Nachdenkliches - 12

Dschuang Dschou : Schmetterlingstraum

Einst träumte Dschuang Dschou, daß er ein Schmetterling sei, ein flatternder Schmetterling, der sich wohl und glücklich fühlte und nichts wußte von Dschouang Dschou.

Plötzlich wachte er auf: da war er wieder wirklich und wahrhaftig
Dchuang Dschou.

Nun weiß er nicht, ob Dschuan Dschou geträumt hat, daß er ein Schmetterling sei, oder ob der Schmetterling geträumt hat, daß er Dschuang Dschou sei, obwohl doch zwischen Dschuang Dschou und dem Schmetterling sicher ein Unterschied ist.

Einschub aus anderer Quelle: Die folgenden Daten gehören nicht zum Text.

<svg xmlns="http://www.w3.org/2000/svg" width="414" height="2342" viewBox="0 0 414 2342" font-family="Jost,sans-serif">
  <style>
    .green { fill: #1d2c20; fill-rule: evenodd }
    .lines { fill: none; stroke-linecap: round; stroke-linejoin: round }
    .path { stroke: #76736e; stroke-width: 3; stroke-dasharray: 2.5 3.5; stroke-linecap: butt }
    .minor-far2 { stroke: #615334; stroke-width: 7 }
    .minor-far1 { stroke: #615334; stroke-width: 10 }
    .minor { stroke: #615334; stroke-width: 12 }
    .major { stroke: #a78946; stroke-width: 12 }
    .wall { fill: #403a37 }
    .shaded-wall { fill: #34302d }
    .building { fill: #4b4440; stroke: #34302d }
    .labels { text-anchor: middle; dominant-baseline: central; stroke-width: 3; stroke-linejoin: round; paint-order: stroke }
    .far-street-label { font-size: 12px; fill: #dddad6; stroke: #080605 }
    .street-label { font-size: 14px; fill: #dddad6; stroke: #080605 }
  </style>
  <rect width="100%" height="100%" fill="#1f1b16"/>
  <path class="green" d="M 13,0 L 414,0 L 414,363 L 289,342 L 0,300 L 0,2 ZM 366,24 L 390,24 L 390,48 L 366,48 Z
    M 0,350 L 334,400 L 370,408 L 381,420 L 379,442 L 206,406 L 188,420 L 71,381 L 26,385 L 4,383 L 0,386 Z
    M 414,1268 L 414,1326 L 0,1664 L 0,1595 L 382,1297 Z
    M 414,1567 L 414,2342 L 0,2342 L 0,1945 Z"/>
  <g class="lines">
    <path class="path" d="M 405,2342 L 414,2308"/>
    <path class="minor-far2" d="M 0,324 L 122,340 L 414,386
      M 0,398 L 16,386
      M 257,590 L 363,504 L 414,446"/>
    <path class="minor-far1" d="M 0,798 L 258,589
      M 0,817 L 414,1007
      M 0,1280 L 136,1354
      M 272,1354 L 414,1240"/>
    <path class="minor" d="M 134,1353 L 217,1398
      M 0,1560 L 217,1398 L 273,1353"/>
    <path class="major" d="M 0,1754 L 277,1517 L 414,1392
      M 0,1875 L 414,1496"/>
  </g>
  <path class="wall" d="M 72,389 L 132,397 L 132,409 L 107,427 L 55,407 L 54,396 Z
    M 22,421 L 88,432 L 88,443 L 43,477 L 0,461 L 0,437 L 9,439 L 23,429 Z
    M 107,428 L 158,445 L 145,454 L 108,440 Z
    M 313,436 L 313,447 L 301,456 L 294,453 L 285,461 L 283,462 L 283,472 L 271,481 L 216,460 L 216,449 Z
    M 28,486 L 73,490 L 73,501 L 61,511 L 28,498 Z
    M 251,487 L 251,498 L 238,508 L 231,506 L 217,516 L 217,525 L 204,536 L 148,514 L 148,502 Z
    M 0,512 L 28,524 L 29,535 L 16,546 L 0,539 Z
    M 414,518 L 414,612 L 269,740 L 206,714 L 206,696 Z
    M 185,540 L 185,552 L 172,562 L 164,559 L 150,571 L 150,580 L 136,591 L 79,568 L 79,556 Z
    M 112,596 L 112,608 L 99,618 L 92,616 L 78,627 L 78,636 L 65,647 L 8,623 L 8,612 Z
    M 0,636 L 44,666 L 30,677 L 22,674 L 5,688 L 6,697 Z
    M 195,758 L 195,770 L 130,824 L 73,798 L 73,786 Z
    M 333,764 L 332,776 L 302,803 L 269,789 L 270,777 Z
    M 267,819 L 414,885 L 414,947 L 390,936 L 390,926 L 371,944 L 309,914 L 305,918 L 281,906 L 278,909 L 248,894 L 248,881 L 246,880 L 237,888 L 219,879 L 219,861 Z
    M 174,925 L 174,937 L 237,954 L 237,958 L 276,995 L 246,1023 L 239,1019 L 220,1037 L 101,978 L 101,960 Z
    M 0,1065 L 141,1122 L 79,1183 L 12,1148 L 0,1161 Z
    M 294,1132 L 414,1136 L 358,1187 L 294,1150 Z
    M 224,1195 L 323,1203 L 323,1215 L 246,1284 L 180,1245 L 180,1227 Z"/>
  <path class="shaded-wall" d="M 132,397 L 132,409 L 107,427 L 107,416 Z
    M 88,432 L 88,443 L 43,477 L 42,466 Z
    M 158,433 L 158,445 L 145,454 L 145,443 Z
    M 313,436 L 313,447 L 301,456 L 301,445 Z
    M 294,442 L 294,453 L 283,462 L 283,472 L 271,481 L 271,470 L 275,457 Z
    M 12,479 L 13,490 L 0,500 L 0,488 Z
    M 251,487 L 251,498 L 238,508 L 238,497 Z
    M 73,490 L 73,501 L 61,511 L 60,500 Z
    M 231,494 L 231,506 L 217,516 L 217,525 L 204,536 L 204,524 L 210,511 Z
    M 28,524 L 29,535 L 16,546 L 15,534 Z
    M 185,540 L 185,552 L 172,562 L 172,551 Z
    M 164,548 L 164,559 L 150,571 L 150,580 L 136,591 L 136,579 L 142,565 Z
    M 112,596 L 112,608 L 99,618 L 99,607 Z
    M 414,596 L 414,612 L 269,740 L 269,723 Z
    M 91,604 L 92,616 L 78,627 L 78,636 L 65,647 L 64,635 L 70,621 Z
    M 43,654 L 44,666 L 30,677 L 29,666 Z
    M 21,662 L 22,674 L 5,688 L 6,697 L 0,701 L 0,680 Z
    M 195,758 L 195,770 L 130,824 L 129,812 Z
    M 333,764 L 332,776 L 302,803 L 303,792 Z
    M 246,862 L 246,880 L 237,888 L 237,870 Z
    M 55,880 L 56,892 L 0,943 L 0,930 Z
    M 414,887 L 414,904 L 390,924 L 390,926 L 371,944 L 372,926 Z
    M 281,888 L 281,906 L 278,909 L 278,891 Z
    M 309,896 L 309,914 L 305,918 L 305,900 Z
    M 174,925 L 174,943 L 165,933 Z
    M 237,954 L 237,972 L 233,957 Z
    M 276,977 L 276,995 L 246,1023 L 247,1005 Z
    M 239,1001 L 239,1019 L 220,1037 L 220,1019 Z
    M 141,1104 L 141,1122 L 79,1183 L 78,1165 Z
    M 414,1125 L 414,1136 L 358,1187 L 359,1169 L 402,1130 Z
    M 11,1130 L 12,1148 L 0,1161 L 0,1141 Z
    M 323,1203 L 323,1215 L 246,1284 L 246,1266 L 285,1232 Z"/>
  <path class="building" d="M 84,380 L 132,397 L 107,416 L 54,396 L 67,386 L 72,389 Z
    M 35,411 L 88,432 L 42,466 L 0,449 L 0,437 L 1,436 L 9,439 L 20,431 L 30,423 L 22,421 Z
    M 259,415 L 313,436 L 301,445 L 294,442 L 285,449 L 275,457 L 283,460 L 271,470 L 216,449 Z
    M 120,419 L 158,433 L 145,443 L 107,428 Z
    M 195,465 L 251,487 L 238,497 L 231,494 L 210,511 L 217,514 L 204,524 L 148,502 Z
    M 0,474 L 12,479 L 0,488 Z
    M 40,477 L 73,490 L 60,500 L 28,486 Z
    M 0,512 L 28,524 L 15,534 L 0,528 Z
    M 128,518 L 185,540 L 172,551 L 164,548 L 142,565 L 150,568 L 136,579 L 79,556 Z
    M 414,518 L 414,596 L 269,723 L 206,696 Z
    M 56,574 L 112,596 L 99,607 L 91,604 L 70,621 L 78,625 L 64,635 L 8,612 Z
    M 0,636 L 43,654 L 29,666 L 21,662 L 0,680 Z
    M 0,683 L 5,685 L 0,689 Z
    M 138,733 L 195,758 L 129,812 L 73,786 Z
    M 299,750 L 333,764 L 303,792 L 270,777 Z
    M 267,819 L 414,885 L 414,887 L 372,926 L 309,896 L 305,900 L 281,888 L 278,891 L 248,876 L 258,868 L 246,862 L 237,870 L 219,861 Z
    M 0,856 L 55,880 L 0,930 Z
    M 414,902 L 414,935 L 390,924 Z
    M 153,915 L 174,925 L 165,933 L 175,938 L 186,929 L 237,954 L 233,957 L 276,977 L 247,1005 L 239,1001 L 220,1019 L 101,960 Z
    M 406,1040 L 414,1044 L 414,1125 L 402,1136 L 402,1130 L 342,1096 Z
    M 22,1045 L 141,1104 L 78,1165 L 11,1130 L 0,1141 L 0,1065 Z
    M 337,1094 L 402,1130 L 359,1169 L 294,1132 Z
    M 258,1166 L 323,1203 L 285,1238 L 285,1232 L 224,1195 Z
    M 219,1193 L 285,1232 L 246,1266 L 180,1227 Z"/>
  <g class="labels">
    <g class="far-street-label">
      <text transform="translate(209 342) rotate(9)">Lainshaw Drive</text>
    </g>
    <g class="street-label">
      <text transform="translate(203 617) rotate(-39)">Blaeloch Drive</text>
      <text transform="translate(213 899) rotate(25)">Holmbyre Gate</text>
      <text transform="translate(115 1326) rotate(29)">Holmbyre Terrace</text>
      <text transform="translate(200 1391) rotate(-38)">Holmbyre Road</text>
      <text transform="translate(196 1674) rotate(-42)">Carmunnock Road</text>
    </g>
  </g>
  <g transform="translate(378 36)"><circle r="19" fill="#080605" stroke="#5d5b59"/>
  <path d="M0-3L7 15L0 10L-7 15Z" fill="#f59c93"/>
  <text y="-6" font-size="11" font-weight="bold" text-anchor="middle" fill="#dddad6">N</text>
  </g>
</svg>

So ist es mit der Wandlung der Dinge.

Dschuang Dsi, Das wahre Buch vom südlichen Blütenland.
Aus dem Chinesischen übertr. und erl. von Richard Wilhelm.
Köln 1984, S. 52.


Anmerkung

Richard Wilhelm über Dschung Dsi (altchinesischer Weiser, mit Lao-tse Begründer des philosophischen Taoismus, 4. Jh. v. u. Ztr.) in der Einleitung (S. 12) seiner o. a. Übersetzung:

Er ist ein Glied in der großen Kette, die im westlichen Denken durch die Namen Heraklit, Bruno, Spinoza, Goethe, Schelling, Schopenhauer, Schleiermacher bezeichnet wird. Aber seine eigentliche Bedeutung beruht nicht allein darauf, daß er eine Weltanschauung vermittelt - im Gegenteil, er will gerade die Weltanschauungen zur Ruhe bringen [...] - sondern darin, daß er zu dem zentralen Erlebnis führen will, das jenseits des Denkens liegt und von der Wissenschaft nur unvollkommen erfaßt wird.